(Stored data entries)
*** Block opens ***

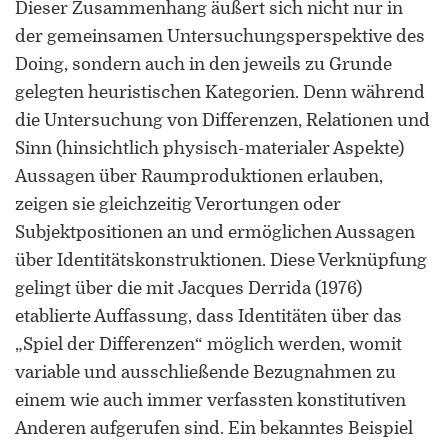
Dieser Zusammenhang äußert sich nicht nur in
der gemeinsamen Untersuchungsperspektive des
Doing, sondern auch in den jeweils zu Grunde
gelegten heuristischen Kategorien. Denn während
die Untersuchung von Differenzen, Relationen und
Sinn (hinsichtlich physisch-materialer Aspekte)
Aussagen über Raumproduktionen erlauben,
zeigen sie gleichzeitig Verortungen oder
Subjektpositionen an und ermöglichen Aussagen
über Identitätskonstruktionen. Diese Verknüpfung
gelingt über die mit Jacques Derrida (1976)
etablierte Auffassung, dass Identitäten über das
„Spiel der Differenzen“ möglich werden, womit
variable und ausschließende Bezugnahmen zu
einem wie auch immer verfassten konstitutiven
Anderen aufgerufen sind. Ein bekanntes Beispiel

*** Block closes ***

**REQUIRED ACTION**
May I have exactly the lines from the one containing "Sinn (hinsichtlich physisch-materialer" through the last line of the data, both included?

**ANSWER FOR THE TASK**
Sinn (hinsichtlich physisch-materialer Aspekte)
Aussagen über Raumproduktionen erlauben,
zeigen sie gleichzeitig Verortungen oder
Subjektpositionen an und ermöglichen Aussagen
über Identitätskonstruktionen. Diese Verknüpfung
gelingt über die mit Jacques Derrida (1976)
etablierte Auffassung, dass Identitäten über das
„Spiel der Differenzen“ möglich werden, womit
variable und ausschließende Bezugnahmen zu
einem wie auch immer verfassten konstitutiven
Anderen aufgerufen sind. Ein bekanntes Beispiel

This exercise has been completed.